*Directive:*
Please copy, exactly as they appear below, the lines from the one containing "framed print: present [800,96,934,222]" through the one containing "remote control: none [437,249,468,280]".

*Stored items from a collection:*
━━━━━━

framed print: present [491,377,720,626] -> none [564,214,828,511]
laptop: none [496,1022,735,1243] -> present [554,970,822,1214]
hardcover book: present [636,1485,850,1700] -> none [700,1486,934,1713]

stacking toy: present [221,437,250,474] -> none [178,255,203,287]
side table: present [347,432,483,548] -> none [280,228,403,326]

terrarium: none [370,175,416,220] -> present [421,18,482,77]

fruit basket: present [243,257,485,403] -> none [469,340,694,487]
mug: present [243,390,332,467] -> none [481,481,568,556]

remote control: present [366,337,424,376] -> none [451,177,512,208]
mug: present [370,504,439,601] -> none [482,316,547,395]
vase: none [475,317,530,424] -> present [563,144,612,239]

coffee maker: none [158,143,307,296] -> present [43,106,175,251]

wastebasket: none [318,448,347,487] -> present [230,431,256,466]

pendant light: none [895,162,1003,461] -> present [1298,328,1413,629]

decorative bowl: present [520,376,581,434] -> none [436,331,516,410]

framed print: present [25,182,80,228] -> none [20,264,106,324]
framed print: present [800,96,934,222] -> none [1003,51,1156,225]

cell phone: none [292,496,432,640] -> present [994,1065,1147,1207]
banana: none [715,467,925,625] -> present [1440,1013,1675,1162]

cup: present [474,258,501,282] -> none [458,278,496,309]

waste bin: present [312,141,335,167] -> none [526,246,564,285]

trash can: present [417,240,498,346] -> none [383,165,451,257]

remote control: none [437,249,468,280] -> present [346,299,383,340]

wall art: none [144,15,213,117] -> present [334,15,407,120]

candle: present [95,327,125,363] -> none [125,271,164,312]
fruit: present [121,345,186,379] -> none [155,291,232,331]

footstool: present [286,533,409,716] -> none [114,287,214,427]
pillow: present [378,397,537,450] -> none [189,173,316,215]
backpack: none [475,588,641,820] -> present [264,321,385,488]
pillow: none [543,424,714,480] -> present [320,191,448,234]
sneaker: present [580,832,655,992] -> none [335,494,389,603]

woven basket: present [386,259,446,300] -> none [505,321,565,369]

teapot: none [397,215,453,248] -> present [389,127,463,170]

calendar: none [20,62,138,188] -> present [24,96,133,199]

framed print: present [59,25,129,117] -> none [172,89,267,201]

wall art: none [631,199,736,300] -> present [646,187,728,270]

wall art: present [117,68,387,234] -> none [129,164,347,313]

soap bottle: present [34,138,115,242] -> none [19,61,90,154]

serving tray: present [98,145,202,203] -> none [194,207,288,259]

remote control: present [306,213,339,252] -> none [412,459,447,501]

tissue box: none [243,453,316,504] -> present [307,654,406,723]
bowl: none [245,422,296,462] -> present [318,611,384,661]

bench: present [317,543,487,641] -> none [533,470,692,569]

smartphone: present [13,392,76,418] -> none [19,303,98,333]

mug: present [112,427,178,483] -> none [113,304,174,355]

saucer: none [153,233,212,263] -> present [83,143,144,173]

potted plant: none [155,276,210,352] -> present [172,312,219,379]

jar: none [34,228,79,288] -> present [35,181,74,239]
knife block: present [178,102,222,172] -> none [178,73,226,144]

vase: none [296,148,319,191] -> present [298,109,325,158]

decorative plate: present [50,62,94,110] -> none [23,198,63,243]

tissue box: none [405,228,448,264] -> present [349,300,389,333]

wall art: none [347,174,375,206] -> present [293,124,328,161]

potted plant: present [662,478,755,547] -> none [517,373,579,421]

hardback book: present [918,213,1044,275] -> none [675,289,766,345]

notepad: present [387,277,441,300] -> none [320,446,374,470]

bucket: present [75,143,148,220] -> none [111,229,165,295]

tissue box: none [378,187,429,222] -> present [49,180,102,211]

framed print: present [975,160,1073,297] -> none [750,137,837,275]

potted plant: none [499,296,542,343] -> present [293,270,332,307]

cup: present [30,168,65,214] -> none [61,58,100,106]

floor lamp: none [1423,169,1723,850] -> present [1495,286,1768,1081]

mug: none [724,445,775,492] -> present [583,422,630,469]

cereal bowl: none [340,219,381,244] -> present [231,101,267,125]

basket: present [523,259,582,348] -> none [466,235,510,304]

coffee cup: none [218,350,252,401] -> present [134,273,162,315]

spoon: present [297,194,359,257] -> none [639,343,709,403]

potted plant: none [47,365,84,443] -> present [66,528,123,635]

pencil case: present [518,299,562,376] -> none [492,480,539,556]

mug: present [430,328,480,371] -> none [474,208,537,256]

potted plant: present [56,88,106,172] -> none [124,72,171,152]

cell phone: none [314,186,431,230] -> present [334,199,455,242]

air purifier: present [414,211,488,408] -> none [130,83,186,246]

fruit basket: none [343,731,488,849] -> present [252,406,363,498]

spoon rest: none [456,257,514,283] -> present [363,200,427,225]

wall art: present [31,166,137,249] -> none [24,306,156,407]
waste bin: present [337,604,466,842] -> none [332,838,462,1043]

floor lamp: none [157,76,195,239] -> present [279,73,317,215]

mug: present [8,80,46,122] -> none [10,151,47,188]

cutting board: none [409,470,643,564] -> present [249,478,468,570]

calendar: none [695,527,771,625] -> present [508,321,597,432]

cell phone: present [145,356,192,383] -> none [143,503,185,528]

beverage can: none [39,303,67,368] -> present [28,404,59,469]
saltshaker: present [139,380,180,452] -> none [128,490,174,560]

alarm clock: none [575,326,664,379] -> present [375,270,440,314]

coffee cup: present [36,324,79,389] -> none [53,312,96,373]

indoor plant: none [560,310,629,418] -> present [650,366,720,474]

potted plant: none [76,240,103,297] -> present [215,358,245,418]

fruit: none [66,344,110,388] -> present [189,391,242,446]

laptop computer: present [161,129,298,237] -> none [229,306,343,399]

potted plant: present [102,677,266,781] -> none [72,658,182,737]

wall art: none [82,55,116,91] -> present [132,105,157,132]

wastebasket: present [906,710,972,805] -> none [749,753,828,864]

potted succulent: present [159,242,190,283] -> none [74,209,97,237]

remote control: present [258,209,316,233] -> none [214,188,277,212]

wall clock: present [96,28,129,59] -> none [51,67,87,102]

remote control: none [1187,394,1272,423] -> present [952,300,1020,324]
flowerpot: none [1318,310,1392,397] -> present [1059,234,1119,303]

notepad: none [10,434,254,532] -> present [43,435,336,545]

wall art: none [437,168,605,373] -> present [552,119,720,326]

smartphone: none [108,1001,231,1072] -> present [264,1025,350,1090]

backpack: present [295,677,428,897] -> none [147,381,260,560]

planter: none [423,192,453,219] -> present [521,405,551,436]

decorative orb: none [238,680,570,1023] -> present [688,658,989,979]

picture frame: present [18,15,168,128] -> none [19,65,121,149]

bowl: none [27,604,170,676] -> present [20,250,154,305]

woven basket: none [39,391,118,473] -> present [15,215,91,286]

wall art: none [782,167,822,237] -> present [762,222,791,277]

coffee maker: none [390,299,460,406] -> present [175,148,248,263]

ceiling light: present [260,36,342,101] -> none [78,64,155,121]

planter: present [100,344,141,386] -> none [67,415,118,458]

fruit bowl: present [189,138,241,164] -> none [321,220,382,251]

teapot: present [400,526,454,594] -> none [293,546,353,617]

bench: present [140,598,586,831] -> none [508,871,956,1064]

━━━━━━

*Solution:*
framed print: present [800,96,934,222] -> none [1003,51,1156,225]

cell phone: none [292,496,432,640] -> present [994,1065,1147,1207]
banana: none [715,467,925,625] -> present [1440,1013,1675,1162]

cup: present [474,258,501,282] -> none [458,278,496,309]

waste bin: present [312,141,335,167] -> none [526,246,564,285]

trash can: present [417,240,498,346] -> none [383,165,451,257]

remote control: none [437,249,468,280] -> present [346,299,383,340]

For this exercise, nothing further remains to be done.